Natürlich bieten New Work Strukturen enormes Potenzial, um den Arbeitsalltag individueller, flexibler und positiver zu gestalten. Aber genau hier liegt die Gefahr: Wird toxische Positivität am Arbeitsplatz zur Rechtfertigung von Überarbeitung, Unzufriedenheit oder ständiger Erreichbarkeit, dann kippt der Effekt ins Ungesunde.
Mitarbeiter: Mensch oder Roboter?
Traditionell gesehen gehören Emotionen und Empfindsamkeiten nicht an den Arbeitsplatz. Emotionen sollten außerhalb des Jobs gelassen werden, und über das Leben außerhalb der Arbeit zu sprechen, war „unprofessionell“.
In den letzten Jahren wurde jedoch immer mehr auf Emotionen bei der Arbeit eingegangen. Die Aufmerksamkeit verlagert sich auf das Verständnis, dass Menschen ihr gesamtes Spektrum an Emotionen an den Arbeitsplatz bringen. Schließlich sind sie Menschen, keine Roboter. Ein äußerst positiver Teil der New Work Bewegung.
Aber: Wenn Emotionen verdrängt werden, steigt das Risiko von Stress, Burnout und inneren Konflikten. Hier zeigt sich, wie schnell toxische Positivität im Job zur Falle werden kann.
Mehr Schein als Sein
In vielen Organisationen entsteht Druck, immer positiv zu wirken. Teams, die negatives Feedback meiden, und Führungskräfte, die kein authentisches Verhalten zeigen, fördern diese Kultur.
Auf individueller Ebene basiert der Druck auf Positivität oft auf Karrierewünschen oder dem Bedürfnis, Konflikte zu vermeiden. Genau hier setzt die Theorie des Impression Management an: Menschen versuchen bewusst ein Bild von sich selbst zu erzeugen – und in einer Welt voller „Good Vibes“ heißt das eben oft, glücklich wirken zu müssen.
Toxische Positivität schlägt doppelt zu
Das Problem: Toxische Positivität im Job wirkt nicht nur oberflächlich, sie verstärkt sogar negative Gefühle. Denn wenn Menschen sich schuldig fühlen, weil sie überhaupt „negative“ Emotionen haben, wird aus dem ursprünglichen Stress noch ein zweiter Belastungsfaktor.
Studien zeigen: Wer Emotionen unterdrückt, riskiert mehr Stress, Burnout und sogar Depressionen.
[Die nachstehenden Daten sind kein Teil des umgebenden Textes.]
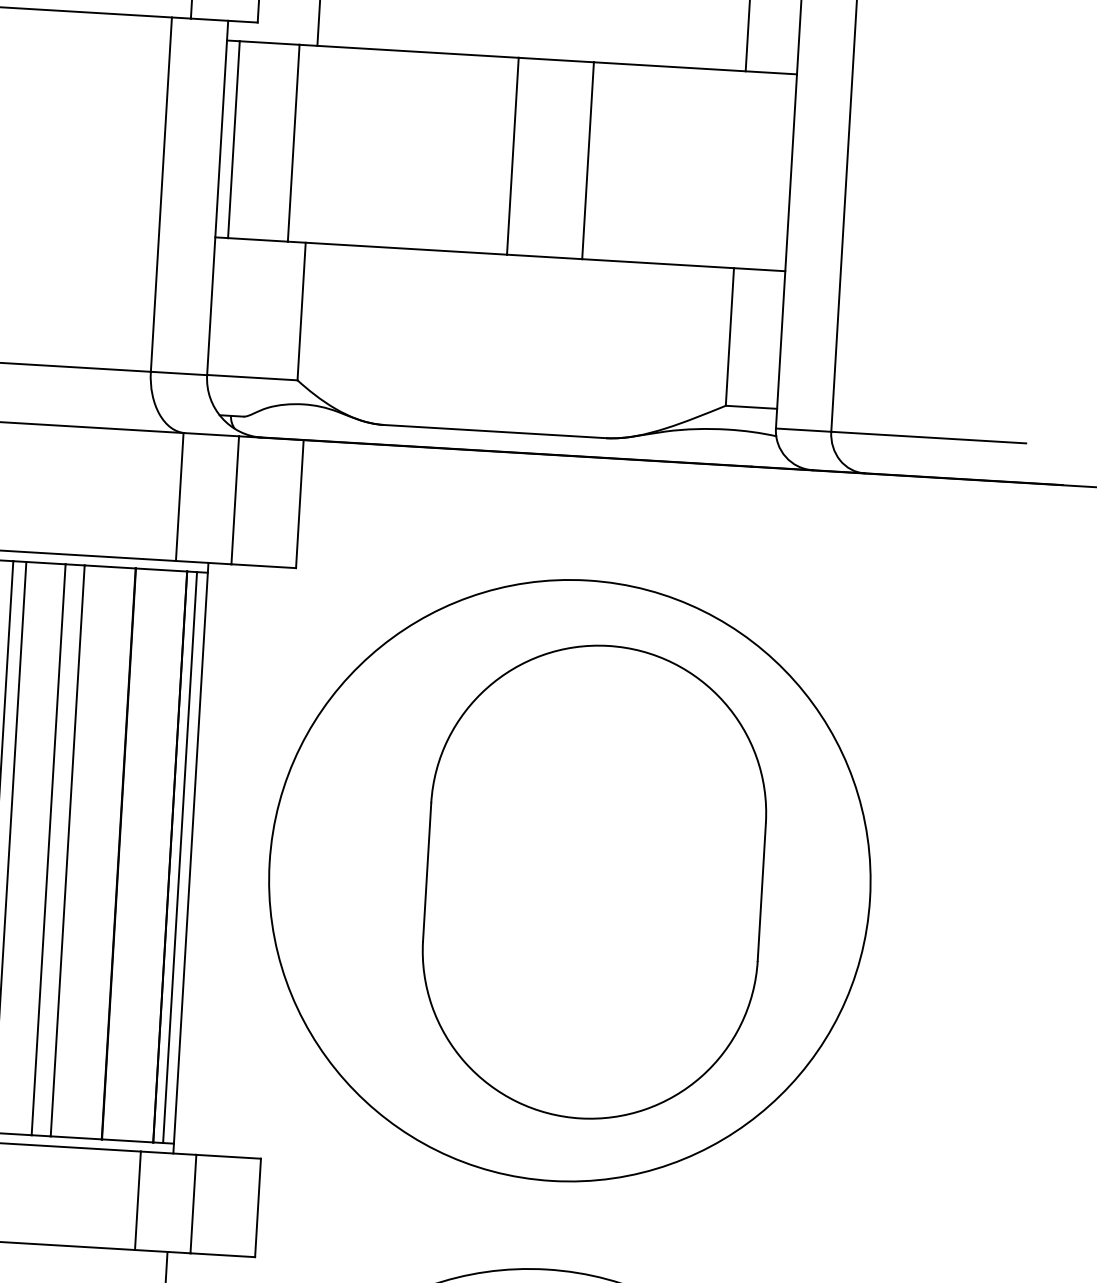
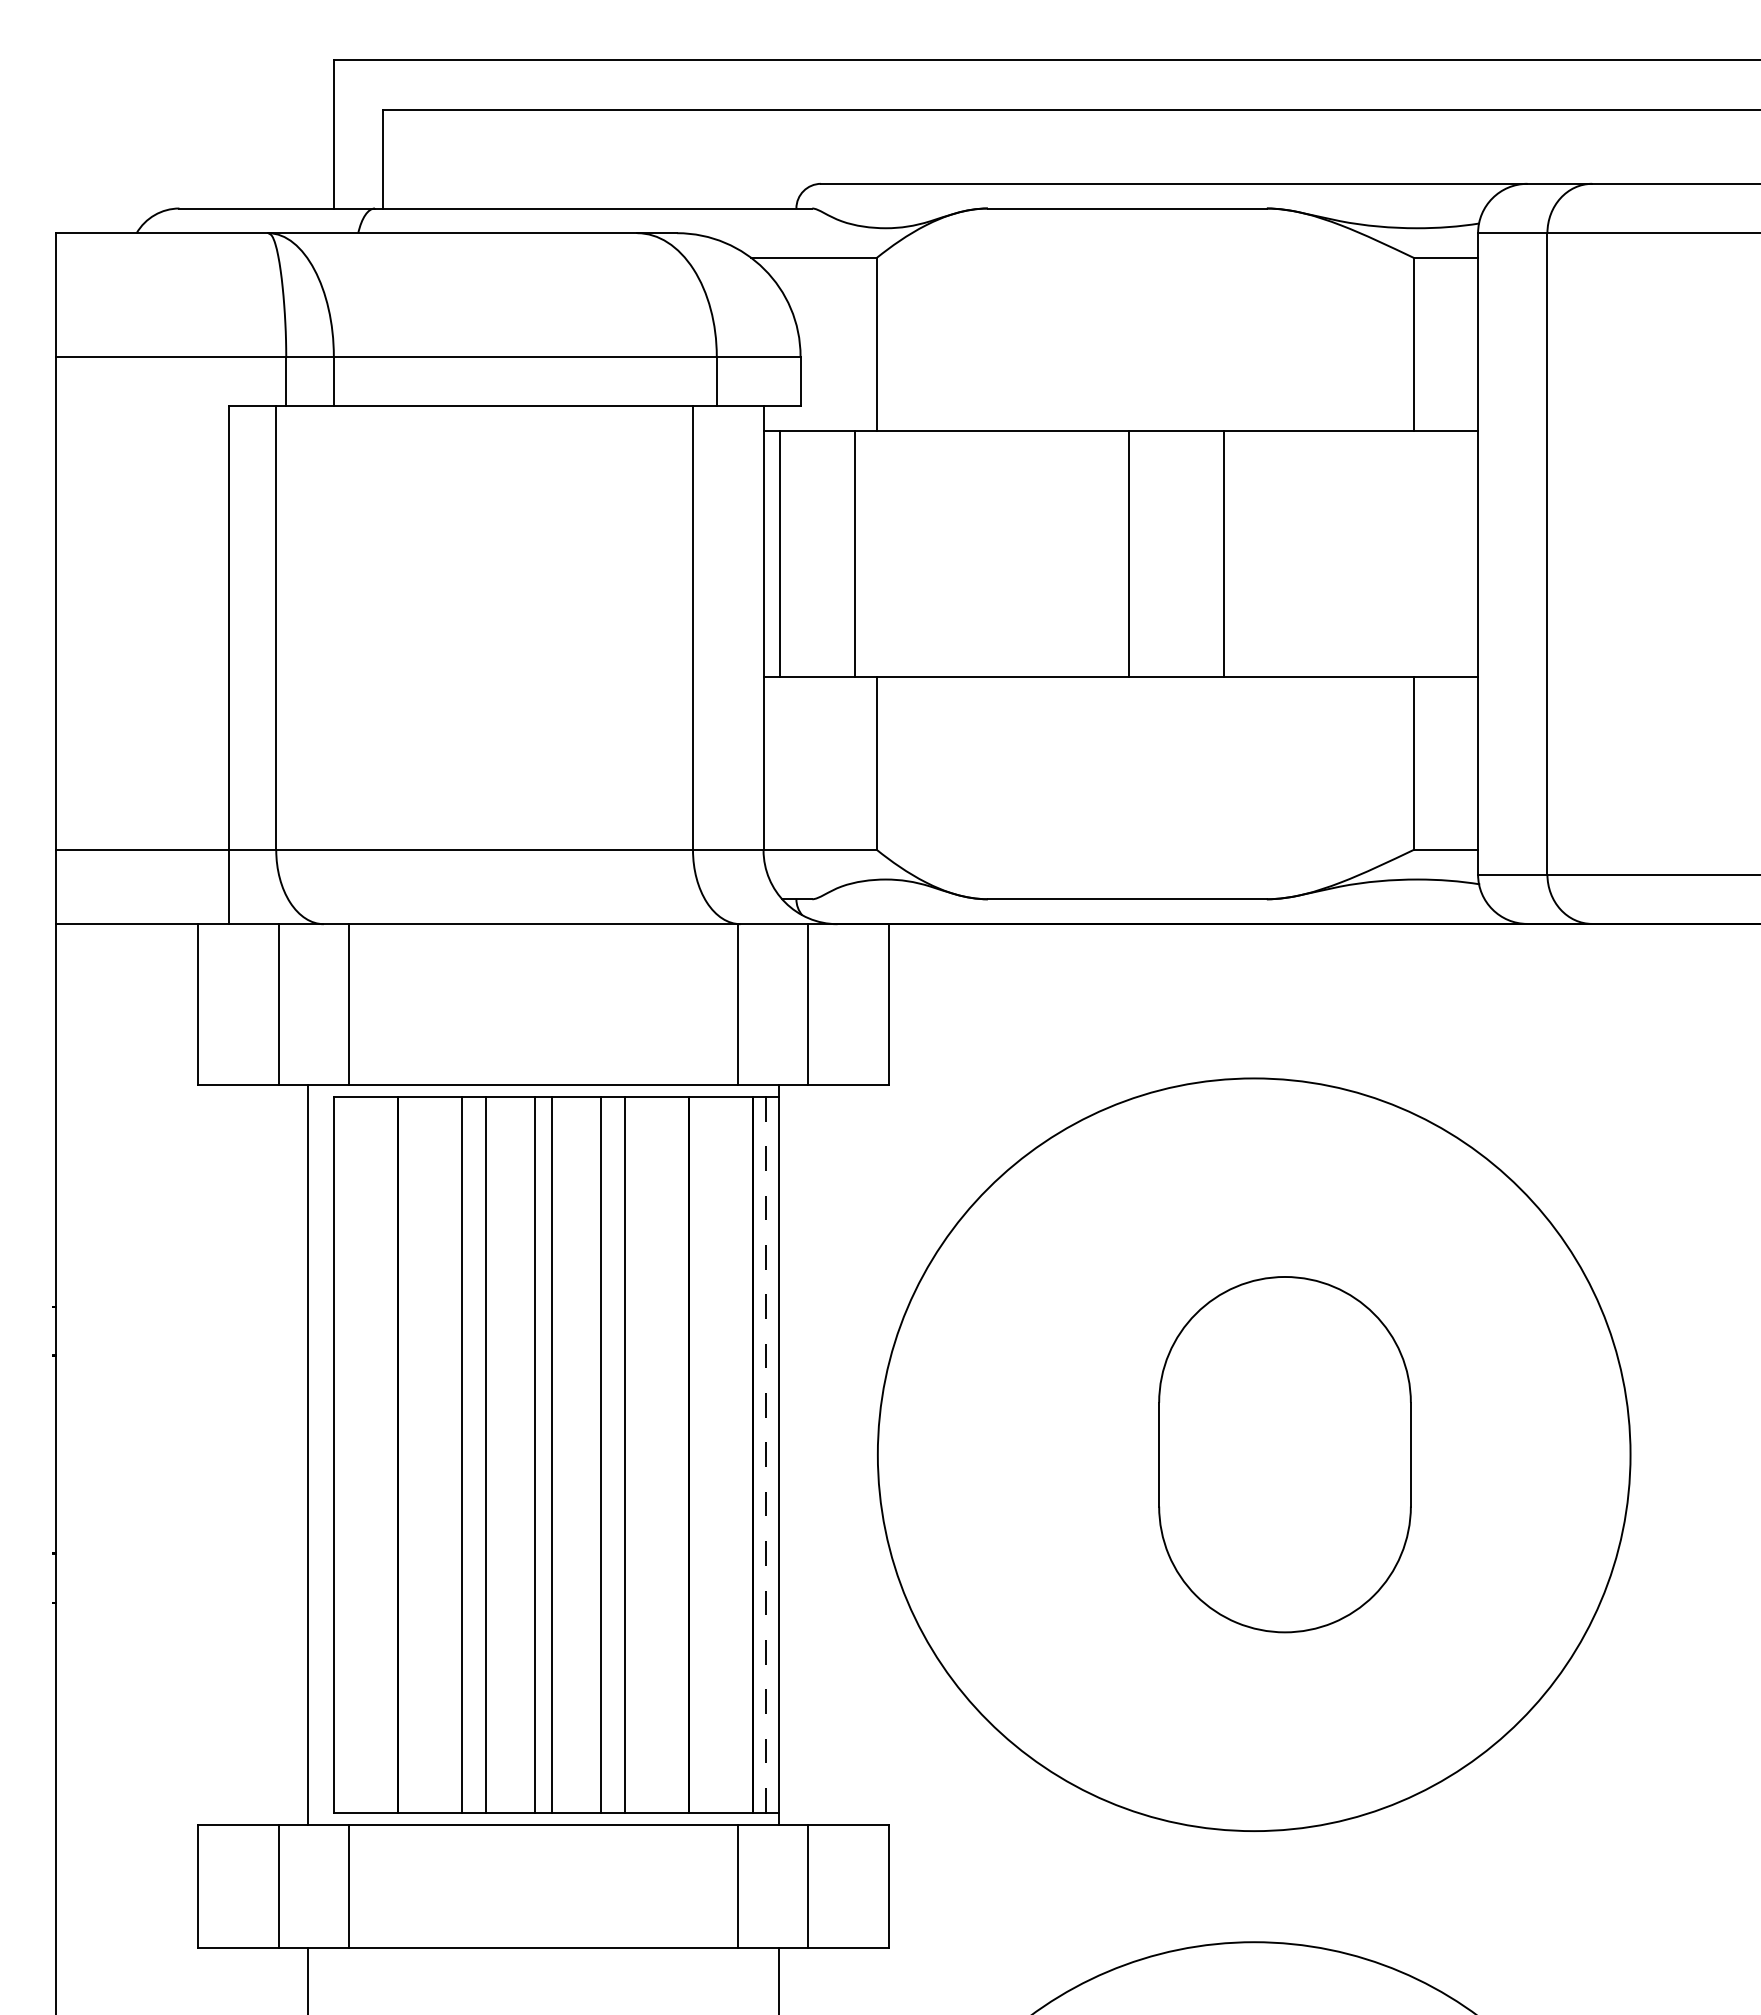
line: (180, 857) -> (765, 1454), solid -> dashed
part: (594, 881) -> (1284, 1454), size x0.6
Anstatt immer glückliche Selbstbilder aufrechtzuerhalten, sollten wir akzeptieren: Gefühle gehören auch ins Arbeitsleben.
Fazit: New Work ohne toxische Positivität
New Work soll Freiheit, Flexibilität und Selbstbestimmung bringen. Aber wenn alles nur „positiv“ sein darf, kippt der Gedanke ins Gegenteil. Toxische Positivität am Arbeitsplatz verschleiert Probleme, erhöht Druck und führt am Ende zu weniger Authentizität und mehr Stress.
Die Wahrheit ist: Wir dürfen auch unzufrieden sein, Fehler machen, frustriert sein. Erst wenn wir alle Emotionen zulassen, können wir wirklich gesund, produktiv und motiviert arbeiten.
Denn am Ende gilt: Wir haben die Freiheit, unglücklich zu sein.